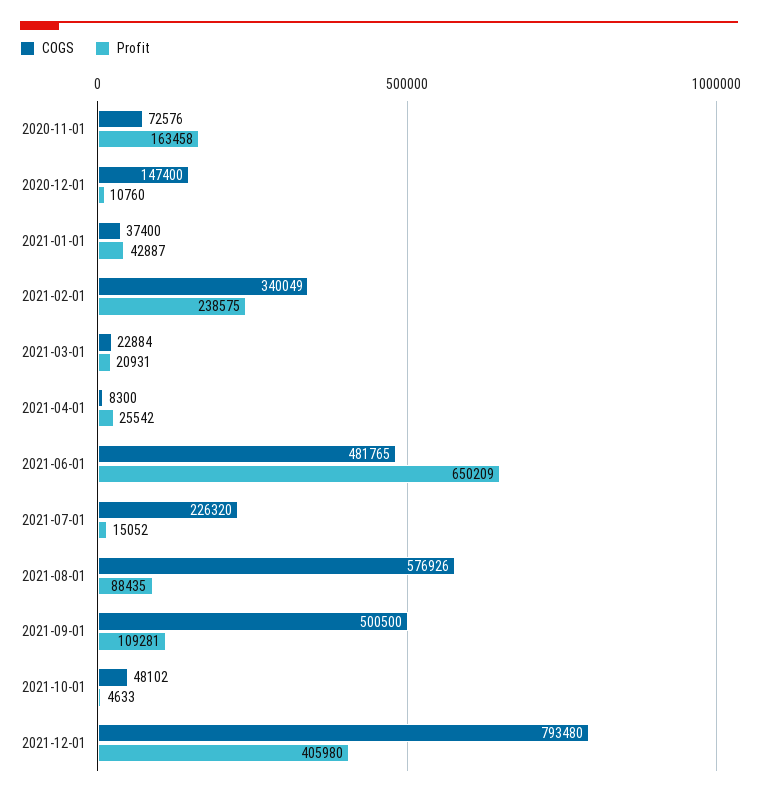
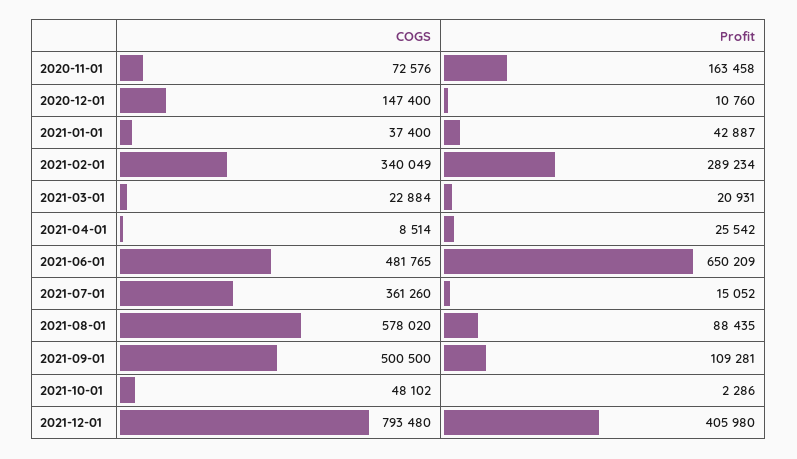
  {
    "COGS": {
      "2020-11-01": 72576,
      "2020-12-01": 147400,
      "2021-01-01": 37400,
      "2021-02-01": 340049,
      "2021-03-01": 22884,
-     "2021-04-01": 8300,
+     "2021-04-01": 8514,
      "2021-06-01": 481765,
-     "2021-07-01": 226320,
+     "2021-07-01": 361260,
-     "2021-08-01": 576926,
+     "2021-08-01": 578020,
      "2021-09-01": 500500,
      "2021-10-01": 48102,
      "2021-12-01": 793480
    },
    "Profit": {
      "2020-11-01": 163458,
      "2020-12-01": 10760,
      "2021-01-01": 42887,
-     "2021-02-01": 238575,
+     "2021-02-01": 289234,
      "2021-03-01": 20931,
      "2021-04-01": 25542,
      "2021-06-01": 650209,
      "2021-07-01": 15052,
      "2021-08-01": 88435,
      "2021-09-01": 109281,
-     "2021-10-01": 4633,
+     "2021-10-01": 2286,
      "2021-12-01": 405980
    }
  }

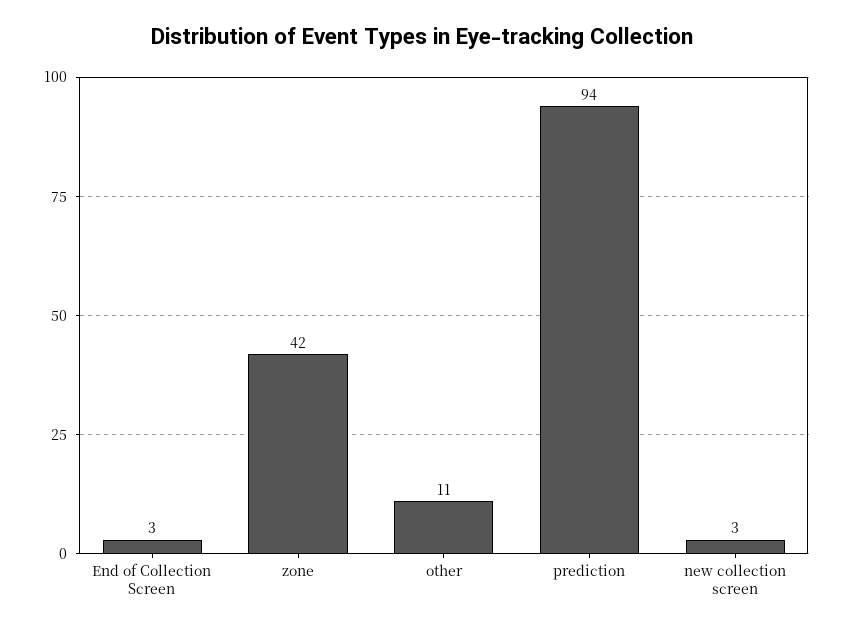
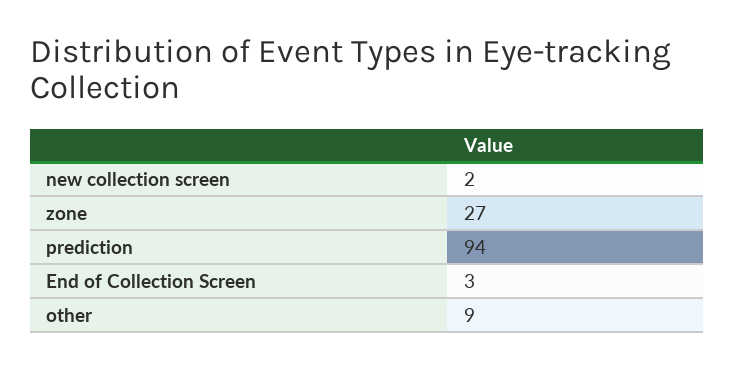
  {
    "End of Collection Screen": 3,
-   "zone": 42,
+   "zone": 27,
-   "other": 11,
+   "other": 9,
    "prediction": 94,
-   "new collection screen": 3
+   "new collection screen": 2
  }

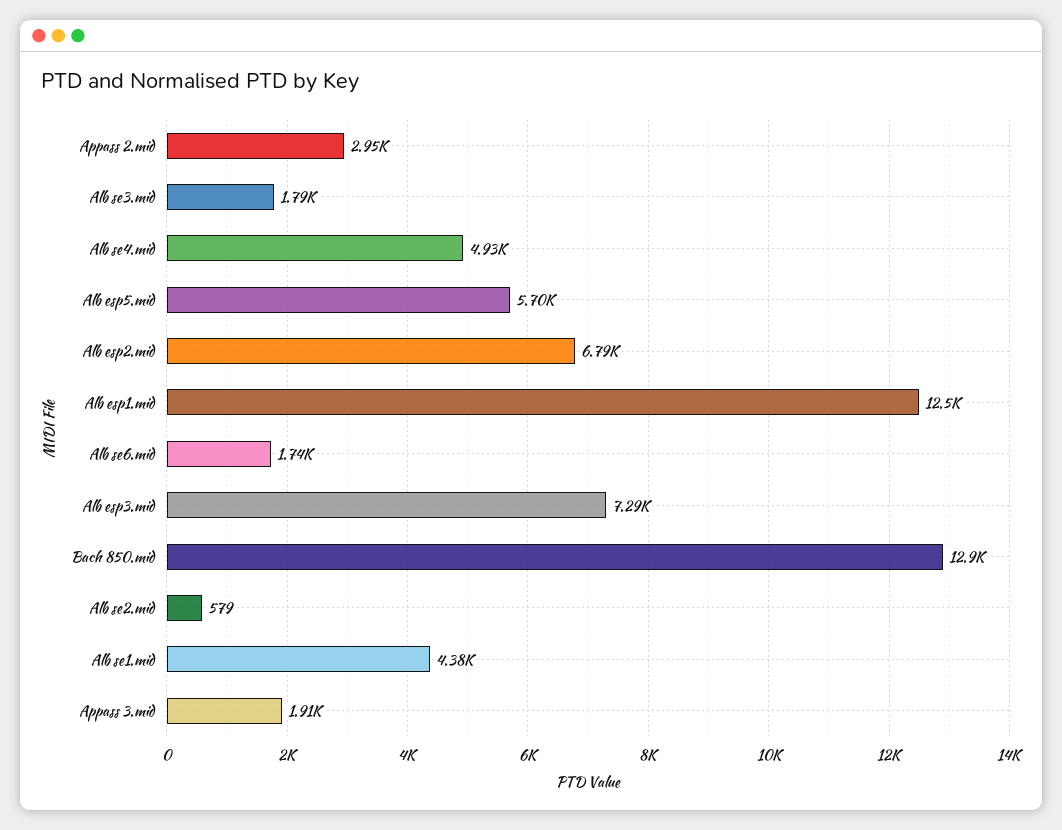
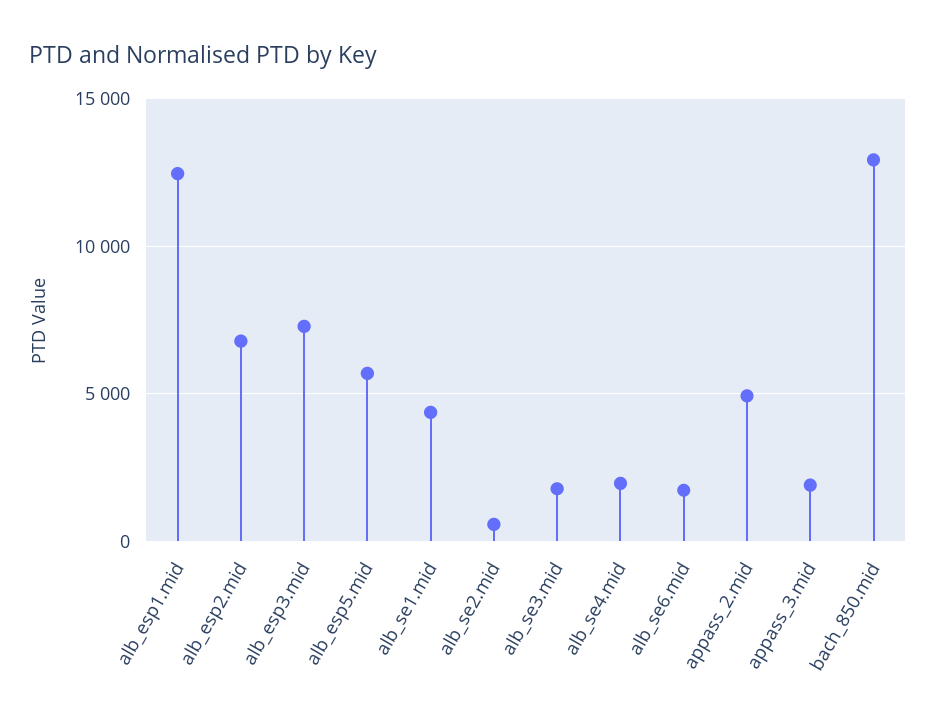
  {
-   "Appass 2.mid": 2950,
+   "Appass 2.mid": 5000,
    "Alb se3.mid": 1790,
-   "Alb se4.mid": 4930,
+   "Alb se4.mid": 2000,
    "Alb esp5.mid": 5700,
    "Alb esp2.mid": 6790,
    "Alb esp1.mid": 12500,
    "Alb se6.mid": 1740,
    "Alb esp3.mid": 7290,
    "Bach 850.mid": 12900,
    "Alb se2.mid": 579,
    "Alb se1.mid": 4380,
    "Appass 3.mid": 1910
  }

━━━━━━━━━━━━━━━━━━━━━━━━━━━━━━

Your objective: Your task is an exact transcription of all the data, minus the pictures.

Answer to the problem:
  {
    "COGS": {
      "2020-11-01": 72576,
      "2020-12-01": 147400,
      "2021-01-01": 37400,
      "2021-02-01": 340049,
      "2021-03-01": 22884,
-     "2021-04-01": 8300,
+     "2021-04-01": 8514,
      "2021-06-01": 481765,
-     "2021-07-01": 226320,
+     "2021-07-01": 361260,
-     "2021-08-01": 576926,
+     "2021-08-01": 578020,
      "2021-09-01": 500500,
      "2021-10-01": 48102,
      "2021-12-01": 793480
    },
    "Profit": {
      "2020-11-01": 163458,
      "2020-12-01": 10760,
      "2021-01-01": 42887,
-     "2021-02-01": 238575,
+     "2021-02-01": 289234,
      "2021-03-01": 20931,
      "2021-04-01": 25542,
      "2021-06-01": 650209,
      "2021-07-01": 15052,
      "2021-08-01": 88435,
      "2021-09-01": 109281,
-     "2021-10-01": 4633,
+     "2021-10-01": 2286,
      "2021-12-01": 405980
    }
  }

  {
    "End of Collection Screen": 3,
-   "zone": 42,
+   "zone": 27,
-   "other": 11,
+   "other": 9,
    "prediction": 94,
-   "new collection screen": 3
+   "new collection screen": 2
  }

  {
-   "Appass 2.mid": 2950,
+   "Appass 2.mid": 5000,
    "Alb se3.mid": 1790,
-   "Alb se4.mid": 4930,
+   "Alb se4.mid": 2000,
    "Alb esp5.mid": 5700,
    "Alb esp2.mid": 6790,
    "Alb esp1.mid": 12500,
    "Alb se6.mid": 1740,
    "Alb esp3.mid": 7290,
    "Bach 850.mid": 12900,
    "Alb se2.mid": 579,
    "Alb se1.mid": 4380,
    "Appass 3.mid": 1910
  }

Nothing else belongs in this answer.